[Start of section]

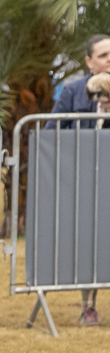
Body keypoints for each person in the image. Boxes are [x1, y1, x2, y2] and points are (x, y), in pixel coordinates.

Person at [45, 34, 110, 326]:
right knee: (90, 243)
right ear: (89, 61)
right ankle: (88, 307)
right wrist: (91, 98)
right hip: (87, 180)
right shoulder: (73, 91)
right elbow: (50, 132)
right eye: (104, 55)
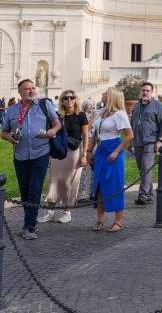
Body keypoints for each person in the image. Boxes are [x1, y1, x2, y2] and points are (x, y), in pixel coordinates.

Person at [0, 79, 62, 239]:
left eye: (33, 88)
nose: (31, 91)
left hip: (40, 153)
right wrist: (9, 138)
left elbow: (57, 123)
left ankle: (28, 227)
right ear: (20, 92)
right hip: (20, 155)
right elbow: (3, 131)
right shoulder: (12, 110)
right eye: (27, 89)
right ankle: (31, 222)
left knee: (35, 188)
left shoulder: (44, 104)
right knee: (25, 190)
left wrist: (51, 131)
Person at [38, 89, 88, 224]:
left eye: (72, 98)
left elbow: (85, 137)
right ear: (62, 101)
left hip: (74, 153)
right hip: (59, 152)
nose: (69, 100)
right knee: (53, 180)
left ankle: (67, 212)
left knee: (69, 182)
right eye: (66, 98)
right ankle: (49, 211)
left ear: (76, 99)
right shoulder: (59, 116)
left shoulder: (81, 115)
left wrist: (84, 155)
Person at [87, 88, 133, 232]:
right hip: (100, 150)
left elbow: (129, 136)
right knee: (99, 185)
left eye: (105, 93)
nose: (102, 94)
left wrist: (116, 152)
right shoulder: (101, 113)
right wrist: (89, 151)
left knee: (115, 185)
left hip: (113, 149)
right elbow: (94, 132)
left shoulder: (119, 114)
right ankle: (100, 220)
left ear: (112, 97)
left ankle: (118, 220)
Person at [130, 82, 162, 206]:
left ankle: (143, 194)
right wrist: (131, 140)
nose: (145, 93)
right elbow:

[End of section]

**Required work:** Only the lines from the first line of the data above through the line with "left ankle: (28, 227)" should appear in the answer, retyped exactly, with every picture left out.

**Exercise solution:**
Body keypoints for each person in the image. Boxes are [x1, y1, x2, y2] and points are (x, y), in pixel coordinates.

Person at [45, 34, 110, 326]:
right knee: (90, 243)
right ear: (89, 61)
right ankle: (88, 307)
right wrist: (91, 98)
right hip: (87, 180)
right shoulder: (73, 91)
right elbow: (50, 132)
right eye: (104, 55)
Body keypoints for each person in the image. Boxes are [x1, y1, x2, y2] and points are (x, y), in pixel coordinates.

Person at [0, 79, 62, 239]:
left eye: (33, 88)
nose: (31, 91)
left hip: (40, 153)
right wrist: (9, 138)
left elbow: (57, 123)
left ankle: (28, 227)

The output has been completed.